◆ SECÇÃO DO DOCUMENTO

····················

O Dakar2020 arrancou no passado dia 5 e termina a 17 deste mês. Paulo Gonçalves tinha sido, recorde-se, o melhor motard português na primeira etapa ao terminar em 11.o lugar a ligação entre Lima e Pisco, no Peru, com 84 quilómetros cronometrados.

Em 2016, o piloto luso tinha revelado a ambição de vencer a prova, mostrando estar apto para continuar a competir pelo menos mais uma década. “Vejo pilotos que ganham um Dakar com 40 e 50 anos, com performances incríveis. Se olhar para as idades dos pilotos de motas que estão em competição, tenho pelo menos mais dez anos de Dakar pela frente. Continuo a acreditar que é possível, cada vez mais, e Portugal nunca esteve tão perto de o conseguir. É a minha grande motivação”, revelava.

Por essa razão, Marcelo Rebelo de Sousa lembrou que o piloto “morreu a tentar alcançar o sonho”. “Paulo Gonçalves morreu a tentar alcançar o sonho de vencer uma das mais duras e perigosas provas de rally do mundo, na qual foi sempre um digníssimo representante de Portugal”, escreveu o Presidente da República.

“Speedy Gonçalves”, um “exemplo” As reações à morte do piloto português chegaram um pouco de toda a parte, com vários colegas a destacarem o “profissionalismo” e as “qualidades humanas” do nortenho, que ficou conhecido por “Speedy Gonçalves” dada a sua coragem, velocidade, inteligência e agilidade, a lembrar o icónico ratinho dos desenhos animados Speedy González. “Descansa em paz, guerreiro Paulo. O desporto e Portugal ficam hoje mais pobres. Até sempre, Speedy Champ!”, escreveu o piloto de automóveis em Fórmula E António Félix da Costa. Já Miguel Oliveira garantiu que Paulo Gonçalves deixou “uma marca profunda na vida de quem teve o privilégio de se cruzar” com ele. Também Jorge Viegas, presidente da Federação Internacional de Motociclismo (FIM), se mostrou chocado com a notícia, garantindo que o motociclismo mundial está de luto. “Era uma excelente pessoa, um excelente piloto e um grande amigo”, concluiu. Em Esposende, o presidente da câmara municipal fez saber que a cidade vai decretar um dia de luto municipal como forma de homenagear o piloto “anti-herói”, que nunca se deixou “envaidecer”. Já Matthias Walkner, o piloto que foi ajudado por Paulo Gonçalves no Dakar 2016, lembrou o “campeão” como “um atleta incrivelmente simpático, prestativo e justo”.

····················

Entradas de dados guardadas
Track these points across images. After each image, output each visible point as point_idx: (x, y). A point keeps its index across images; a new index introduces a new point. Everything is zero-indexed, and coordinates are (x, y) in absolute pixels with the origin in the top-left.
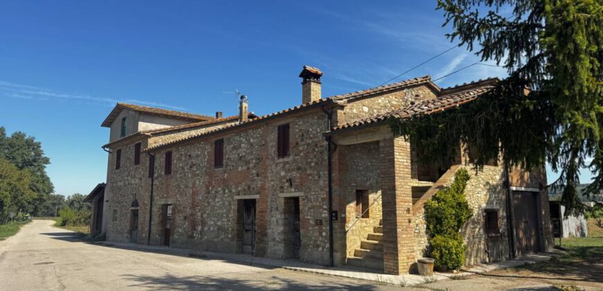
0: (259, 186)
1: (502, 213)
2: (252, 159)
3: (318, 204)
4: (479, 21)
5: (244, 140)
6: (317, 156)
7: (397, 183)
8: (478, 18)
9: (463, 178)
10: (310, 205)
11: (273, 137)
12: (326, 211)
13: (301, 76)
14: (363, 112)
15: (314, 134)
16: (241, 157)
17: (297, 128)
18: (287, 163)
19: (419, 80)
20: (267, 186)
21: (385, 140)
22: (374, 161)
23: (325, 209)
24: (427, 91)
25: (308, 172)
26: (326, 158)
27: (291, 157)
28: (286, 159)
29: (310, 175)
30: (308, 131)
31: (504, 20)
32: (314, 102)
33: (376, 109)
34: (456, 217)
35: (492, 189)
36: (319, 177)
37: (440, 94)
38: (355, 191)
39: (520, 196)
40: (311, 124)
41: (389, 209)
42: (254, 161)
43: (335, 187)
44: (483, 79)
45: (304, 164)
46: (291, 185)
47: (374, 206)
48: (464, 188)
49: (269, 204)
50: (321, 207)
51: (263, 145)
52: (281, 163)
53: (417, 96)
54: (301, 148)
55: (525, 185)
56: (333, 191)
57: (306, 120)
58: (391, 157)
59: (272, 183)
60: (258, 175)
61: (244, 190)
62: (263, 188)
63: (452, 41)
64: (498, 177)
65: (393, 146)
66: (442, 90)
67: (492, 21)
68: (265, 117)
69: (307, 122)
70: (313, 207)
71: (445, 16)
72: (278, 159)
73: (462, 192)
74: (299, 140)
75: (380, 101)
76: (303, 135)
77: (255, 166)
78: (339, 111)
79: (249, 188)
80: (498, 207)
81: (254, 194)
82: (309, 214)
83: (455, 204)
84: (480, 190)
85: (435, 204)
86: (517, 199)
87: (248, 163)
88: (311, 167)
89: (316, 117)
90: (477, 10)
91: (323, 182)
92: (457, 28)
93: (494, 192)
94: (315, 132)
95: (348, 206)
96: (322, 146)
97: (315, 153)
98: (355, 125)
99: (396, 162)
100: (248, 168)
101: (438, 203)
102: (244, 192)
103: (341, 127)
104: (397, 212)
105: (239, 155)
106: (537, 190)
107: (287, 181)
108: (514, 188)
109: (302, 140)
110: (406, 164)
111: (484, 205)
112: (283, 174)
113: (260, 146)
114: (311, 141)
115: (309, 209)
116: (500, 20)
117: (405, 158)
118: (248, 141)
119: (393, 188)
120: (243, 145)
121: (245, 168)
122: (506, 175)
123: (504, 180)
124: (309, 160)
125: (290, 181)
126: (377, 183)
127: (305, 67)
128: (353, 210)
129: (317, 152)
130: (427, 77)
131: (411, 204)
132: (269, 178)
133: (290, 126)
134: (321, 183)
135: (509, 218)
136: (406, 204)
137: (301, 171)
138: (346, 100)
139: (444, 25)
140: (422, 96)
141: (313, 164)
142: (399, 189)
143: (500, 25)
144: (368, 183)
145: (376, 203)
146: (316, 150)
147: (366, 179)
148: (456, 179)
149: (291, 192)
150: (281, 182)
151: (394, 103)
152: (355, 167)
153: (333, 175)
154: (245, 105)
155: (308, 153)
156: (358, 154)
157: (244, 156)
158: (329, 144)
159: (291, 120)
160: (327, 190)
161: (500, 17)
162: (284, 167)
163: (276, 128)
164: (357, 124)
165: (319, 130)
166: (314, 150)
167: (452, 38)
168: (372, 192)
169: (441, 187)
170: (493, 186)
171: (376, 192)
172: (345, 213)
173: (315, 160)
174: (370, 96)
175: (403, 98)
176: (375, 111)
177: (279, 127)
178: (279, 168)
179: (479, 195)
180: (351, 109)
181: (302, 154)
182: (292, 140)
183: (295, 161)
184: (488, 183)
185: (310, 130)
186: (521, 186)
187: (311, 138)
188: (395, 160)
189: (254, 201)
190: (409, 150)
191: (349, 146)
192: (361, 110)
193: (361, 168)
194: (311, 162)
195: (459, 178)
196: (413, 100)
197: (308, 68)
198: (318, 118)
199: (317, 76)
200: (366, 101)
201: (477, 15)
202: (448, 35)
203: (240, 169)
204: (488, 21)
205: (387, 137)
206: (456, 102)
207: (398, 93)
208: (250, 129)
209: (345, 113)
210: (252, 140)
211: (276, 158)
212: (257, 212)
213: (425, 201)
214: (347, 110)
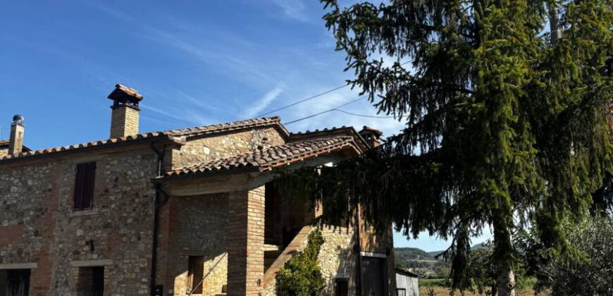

····················

◆ COMPLETE O SEGUINTE
1. Indique todas as qualidades que, segundo o texto sobre Paulo Gonçalves, lhe valeram a alcunha de "Speedy Gonçalves".
2. Diga se cada afirmação concorda com o texto sobre Paulo Gonçalves e cite as palavras que o comprovam: (a) Paulo Gonçalves terminou a primeira etapa em 11.º lugar. (b) O Dakar2020 termina no dia 5. (c) Esposende vai decretar um dia de luto municipal.
3. Transcreva do texto sobre Paulo Gonçalves o trecho entre "O Dakar2020 arrancou" e "84 quilómetros cronometrados.", inclusive.
Os registos provêm de uma fonte diferente.

◆ LISTA DE SOLUÇÕES
1. Coragem, velocidade, inteligência e agilidade.

2. (a) Sim: "ao terminar em 11.o lugar a ligação entre Lima e Pisco". (b) Não: "arrancou no passado dia 5 e termina a 17 deste mês". (c) Sim: "a cidade vai decretar um dia de luto municipal".

3.
O Dakar2020 arrancou no passado dia 5 e termina a 17 deste mês. Paulo Gonçalves tinha sido, recorde-se, o melhor motard português na primeira etapa ao terminar em 11.o lugar a ligação entre Lima e Pisco, no Peru, com 84 quilómetros cronometrados.